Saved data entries
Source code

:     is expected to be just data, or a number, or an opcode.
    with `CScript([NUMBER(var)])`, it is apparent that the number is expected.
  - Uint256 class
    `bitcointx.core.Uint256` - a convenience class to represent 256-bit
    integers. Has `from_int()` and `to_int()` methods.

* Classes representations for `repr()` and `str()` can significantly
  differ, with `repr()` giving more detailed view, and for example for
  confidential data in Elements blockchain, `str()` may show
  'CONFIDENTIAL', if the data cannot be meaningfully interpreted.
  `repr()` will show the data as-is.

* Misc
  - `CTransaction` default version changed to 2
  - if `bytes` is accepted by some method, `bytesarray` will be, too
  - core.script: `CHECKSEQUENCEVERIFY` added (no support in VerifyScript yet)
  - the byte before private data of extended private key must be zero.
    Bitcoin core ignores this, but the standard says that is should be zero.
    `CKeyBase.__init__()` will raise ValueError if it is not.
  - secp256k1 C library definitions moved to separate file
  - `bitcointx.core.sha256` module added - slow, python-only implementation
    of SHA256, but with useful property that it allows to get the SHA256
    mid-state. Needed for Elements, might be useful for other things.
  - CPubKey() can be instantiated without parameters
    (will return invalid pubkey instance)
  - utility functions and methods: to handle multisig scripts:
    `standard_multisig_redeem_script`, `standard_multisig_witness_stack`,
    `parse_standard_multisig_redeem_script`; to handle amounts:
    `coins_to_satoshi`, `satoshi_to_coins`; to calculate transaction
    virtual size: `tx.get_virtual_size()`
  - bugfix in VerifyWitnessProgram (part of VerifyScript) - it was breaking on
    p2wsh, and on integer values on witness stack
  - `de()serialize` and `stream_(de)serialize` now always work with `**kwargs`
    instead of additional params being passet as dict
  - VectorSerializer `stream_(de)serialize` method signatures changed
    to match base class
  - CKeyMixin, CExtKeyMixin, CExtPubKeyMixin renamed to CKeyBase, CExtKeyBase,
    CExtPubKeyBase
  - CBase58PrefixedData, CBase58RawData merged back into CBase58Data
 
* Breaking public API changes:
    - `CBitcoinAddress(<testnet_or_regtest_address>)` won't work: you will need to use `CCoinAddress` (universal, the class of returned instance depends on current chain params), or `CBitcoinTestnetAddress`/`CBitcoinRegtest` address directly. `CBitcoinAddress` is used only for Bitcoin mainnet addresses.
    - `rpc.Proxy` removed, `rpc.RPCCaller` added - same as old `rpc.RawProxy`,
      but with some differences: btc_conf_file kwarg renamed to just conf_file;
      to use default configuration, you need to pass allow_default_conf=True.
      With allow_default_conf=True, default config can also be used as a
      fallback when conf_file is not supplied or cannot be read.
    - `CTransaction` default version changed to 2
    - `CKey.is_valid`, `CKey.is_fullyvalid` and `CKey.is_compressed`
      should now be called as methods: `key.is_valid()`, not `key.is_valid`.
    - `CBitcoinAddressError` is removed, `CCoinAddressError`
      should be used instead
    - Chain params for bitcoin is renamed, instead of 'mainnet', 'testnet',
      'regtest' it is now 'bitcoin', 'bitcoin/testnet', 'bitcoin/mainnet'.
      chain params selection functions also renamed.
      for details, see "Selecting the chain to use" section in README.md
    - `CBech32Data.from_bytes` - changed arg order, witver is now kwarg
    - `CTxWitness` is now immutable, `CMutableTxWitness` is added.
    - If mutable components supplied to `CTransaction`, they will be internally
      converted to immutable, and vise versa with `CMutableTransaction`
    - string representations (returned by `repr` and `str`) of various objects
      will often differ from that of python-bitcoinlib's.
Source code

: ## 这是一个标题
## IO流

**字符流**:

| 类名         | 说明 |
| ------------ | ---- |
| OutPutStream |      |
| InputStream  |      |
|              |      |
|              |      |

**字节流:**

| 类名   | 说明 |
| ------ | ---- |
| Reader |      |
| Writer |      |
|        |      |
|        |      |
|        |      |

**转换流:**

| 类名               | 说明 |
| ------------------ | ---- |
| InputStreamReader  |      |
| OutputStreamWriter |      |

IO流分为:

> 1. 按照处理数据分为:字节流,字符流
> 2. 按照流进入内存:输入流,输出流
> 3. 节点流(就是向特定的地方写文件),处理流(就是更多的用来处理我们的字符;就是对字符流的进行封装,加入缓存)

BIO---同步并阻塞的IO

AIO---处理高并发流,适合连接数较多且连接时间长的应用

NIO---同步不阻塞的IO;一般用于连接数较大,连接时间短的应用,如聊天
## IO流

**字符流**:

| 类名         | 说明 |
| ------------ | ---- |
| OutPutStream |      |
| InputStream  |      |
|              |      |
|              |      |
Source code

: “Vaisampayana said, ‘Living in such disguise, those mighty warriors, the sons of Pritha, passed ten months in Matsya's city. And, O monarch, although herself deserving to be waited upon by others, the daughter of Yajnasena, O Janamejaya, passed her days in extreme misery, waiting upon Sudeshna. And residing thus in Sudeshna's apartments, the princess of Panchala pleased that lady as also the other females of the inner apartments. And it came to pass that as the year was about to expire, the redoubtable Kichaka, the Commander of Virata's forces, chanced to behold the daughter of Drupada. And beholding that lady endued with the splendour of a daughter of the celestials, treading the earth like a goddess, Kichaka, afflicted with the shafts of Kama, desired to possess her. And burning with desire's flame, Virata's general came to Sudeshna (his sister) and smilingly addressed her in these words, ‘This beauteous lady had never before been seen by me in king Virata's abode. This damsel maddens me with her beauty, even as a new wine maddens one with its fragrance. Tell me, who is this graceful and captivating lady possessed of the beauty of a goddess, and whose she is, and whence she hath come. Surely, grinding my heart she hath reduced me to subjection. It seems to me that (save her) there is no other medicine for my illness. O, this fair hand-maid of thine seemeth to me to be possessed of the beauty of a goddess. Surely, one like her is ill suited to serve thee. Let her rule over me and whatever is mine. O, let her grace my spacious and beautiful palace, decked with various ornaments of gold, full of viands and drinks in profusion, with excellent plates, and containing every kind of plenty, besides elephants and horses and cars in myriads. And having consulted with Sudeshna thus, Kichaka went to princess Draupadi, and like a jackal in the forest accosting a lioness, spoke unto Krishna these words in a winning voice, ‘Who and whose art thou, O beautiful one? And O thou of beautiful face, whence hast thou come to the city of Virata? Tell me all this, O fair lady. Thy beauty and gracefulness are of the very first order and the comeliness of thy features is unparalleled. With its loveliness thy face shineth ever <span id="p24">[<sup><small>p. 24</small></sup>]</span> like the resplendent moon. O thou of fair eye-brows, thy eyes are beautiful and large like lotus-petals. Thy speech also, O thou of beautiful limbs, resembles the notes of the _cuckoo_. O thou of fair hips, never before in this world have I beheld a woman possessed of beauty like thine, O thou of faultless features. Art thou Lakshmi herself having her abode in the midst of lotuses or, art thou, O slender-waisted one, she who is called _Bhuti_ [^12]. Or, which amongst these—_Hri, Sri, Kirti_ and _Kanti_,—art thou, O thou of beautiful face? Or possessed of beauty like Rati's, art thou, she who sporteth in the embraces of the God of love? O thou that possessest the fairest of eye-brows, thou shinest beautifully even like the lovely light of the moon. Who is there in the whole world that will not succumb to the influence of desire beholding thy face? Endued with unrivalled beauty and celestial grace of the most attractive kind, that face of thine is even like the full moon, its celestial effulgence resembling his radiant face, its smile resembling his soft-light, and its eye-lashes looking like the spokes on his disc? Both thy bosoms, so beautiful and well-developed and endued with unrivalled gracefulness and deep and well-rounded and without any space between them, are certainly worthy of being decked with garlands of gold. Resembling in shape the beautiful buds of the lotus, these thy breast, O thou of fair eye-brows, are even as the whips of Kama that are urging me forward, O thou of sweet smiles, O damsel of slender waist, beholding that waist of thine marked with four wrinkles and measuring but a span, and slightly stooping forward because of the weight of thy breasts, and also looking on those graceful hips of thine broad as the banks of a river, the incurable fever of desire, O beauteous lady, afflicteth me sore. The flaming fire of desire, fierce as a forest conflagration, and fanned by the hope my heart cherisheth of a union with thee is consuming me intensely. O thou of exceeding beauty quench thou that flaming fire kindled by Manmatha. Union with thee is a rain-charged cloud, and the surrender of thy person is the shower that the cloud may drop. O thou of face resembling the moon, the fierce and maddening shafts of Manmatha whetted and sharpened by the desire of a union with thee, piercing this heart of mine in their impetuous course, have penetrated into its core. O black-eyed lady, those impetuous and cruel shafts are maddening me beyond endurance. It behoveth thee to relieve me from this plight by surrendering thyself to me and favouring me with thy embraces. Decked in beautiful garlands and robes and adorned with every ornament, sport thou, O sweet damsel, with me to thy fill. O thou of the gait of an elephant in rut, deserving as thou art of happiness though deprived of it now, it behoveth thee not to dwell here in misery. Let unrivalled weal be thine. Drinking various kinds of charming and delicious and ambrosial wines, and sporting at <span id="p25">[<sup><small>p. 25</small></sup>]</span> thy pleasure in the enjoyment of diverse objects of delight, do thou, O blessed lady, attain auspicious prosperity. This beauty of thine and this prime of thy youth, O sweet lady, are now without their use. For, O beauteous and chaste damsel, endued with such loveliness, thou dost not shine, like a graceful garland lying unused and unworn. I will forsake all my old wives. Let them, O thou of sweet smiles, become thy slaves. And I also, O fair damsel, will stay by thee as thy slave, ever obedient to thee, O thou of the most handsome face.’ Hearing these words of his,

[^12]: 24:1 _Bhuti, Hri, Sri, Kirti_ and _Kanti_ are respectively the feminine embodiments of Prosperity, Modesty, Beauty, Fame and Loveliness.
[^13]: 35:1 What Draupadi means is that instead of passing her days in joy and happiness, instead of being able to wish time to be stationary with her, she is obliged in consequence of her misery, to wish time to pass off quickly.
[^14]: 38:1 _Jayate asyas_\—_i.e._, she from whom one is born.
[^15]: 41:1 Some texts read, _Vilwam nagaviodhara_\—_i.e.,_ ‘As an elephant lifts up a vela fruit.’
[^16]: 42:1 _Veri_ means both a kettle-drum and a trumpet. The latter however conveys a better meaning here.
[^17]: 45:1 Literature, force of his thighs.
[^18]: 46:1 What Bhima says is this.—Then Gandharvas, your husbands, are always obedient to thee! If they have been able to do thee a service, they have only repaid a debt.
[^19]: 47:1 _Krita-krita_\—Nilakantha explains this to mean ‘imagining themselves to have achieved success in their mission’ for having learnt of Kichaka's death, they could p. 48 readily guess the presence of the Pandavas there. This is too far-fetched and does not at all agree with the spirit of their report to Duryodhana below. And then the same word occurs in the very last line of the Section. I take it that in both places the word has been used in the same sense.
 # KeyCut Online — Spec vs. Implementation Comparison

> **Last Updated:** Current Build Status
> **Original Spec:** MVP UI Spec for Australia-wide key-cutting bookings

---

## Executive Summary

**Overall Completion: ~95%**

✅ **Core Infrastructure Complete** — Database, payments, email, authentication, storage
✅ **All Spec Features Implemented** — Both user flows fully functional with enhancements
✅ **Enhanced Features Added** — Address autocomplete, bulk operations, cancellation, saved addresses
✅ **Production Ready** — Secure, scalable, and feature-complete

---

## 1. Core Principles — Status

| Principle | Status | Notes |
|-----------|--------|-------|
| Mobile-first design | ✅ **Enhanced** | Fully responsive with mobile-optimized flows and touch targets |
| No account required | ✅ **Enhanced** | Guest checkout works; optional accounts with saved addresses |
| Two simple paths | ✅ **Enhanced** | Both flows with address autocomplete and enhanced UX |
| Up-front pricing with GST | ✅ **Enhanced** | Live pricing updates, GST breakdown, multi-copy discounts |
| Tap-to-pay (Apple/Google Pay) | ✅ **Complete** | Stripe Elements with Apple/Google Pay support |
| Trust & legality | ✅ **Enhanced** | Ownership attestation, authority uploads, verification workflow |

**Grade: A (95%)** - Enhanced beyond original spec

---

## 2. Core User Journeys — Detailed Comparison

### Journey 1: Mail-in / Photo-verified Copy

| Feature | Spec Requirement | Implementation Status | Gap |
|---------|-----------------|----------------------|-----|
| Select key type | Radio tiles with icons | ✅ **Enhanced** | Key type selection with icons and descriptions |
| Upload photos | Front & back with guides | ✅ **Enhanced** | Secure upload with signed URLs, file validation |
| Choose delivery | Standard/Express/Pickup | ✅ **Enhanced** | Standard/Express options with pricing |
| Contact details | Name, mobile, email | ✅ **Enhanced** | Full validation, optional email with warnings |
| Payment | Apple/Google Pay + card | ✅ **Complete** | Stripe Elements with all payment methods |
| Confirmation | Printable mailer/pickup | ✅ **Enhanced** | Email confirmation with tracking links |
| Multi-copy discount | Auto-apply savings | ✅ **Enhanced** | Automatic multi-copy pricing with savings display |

#### EXERCISE DIRECTIONS
Rewrite the stretch from the start of the records through the line containing "the data as-is.", switching "convenience" to "helper" and keeping everything else unchanged.

#### WRITTEN RESPONSE
Source code

:     is expected to be just data, or a number, or an opcode.
    with `CScript([NUMBER(var)])`, it is apparent that the number is expected.
  - Uint256 class
    `bitcointx.core.Uint256` - a helper class to represent 256-bit
    integers. Has `from_int()` and `to_int()` methods.

* Classes representations for `repr()` and `str()` can significantly
  differ, with `repr()` giving more detailed view, and for example for
  confidential data in Elements blockchain, `str()` may show
  'CONFIDENTIAL', if the data cannot be meaningfully interpreted.
  `repr()` will show the data as-is.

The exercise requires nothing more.